Reproduce the data word for word, from its first line through the line that contains "るプールや冷却水を海から原子炉建屋に引く配管の", including both ends.

#### AVAILABLE RECORDS

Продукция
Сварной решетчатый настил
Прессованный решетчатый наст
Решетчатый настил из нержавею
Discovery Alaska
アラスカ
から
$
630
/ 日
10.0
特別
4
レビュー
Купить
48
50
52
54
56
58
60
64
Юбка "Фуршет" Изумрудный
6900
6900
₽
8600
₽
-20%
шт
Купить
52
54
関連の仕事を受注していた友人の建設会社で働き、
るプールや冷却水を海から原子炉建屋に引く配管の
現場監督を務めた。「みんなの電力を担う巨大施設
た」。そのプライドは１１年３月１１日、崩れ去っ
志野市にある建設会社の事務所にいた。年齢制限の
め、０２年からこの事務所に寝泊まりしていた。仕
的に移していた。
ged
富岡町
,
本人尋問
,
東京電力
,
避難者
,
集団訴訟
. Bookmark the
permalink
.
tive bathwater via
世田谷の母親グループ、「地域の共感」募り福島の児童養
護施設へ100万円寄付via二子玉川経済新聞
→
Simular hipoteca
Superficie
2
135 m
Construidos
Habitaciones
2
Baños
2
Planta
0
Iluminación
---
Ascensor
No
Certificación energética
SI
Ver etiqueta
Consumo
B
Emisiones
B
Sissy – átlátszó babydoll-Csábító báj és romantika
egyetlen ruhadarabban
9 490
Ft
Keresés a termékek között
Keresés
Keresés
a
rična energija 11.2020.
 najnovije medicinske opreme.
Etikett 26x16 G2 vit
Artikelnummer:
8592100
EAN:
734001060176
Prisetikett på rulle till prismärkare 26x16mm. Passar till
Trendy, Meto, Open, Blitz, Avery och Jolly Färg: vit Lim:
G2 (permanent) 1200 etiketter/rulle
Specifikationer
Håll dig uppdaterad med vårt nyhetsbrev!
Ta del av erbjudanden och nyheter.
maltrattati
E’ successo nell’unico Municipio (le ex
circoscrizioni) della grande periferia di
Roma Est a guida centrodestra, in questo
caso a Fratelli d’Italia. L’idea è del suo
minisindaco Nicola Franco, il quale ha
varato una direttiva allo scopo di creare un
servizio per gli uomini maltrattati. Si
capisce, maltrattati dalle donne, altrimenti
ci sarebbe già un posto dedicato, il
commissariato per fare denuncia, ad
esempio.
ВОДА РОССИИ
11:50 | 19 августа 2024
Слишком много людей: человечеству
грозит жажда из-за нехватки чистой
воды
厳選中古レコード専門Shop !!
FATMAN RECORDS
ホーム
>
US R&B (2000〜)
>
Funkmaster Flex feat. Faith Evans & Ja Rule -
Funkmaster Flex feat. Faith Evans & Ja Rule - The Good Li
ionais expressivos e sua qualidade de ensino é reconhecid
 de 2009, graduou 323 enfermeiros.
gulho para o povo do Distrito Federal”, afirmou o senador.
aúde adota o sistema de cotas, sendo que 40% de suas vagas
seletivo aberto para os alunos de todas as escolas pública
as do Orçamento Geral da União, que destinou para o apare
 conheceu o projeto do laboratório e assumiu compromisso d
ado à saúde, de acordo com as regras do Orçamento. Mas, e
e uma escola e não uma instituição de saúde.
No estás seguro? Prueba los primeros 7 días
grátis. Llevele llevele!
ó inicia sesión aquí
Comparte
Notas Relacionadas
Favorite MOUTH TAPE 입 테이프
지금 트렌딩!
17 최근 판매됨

########

◆ RESPONSE AREA:
Продукция
Сварной решетчатый настил
Прессованный решетчатый наст
Решетчатый настил из нержавею
Discovery Alaska
アラスカ
から
$
630
/ 日
10.0
特別
4
レビュー
Купить
48
50
52
54
56
58
60
64
Юбка "Фуршет" Изумрудный
6900
6900
₽
8600
₽
-20%
шт
Купить
52
54
関連の仕事を受注していた友人の建設会社で働き、
るプールや冷却水を海から原子炉建屋に引く配管の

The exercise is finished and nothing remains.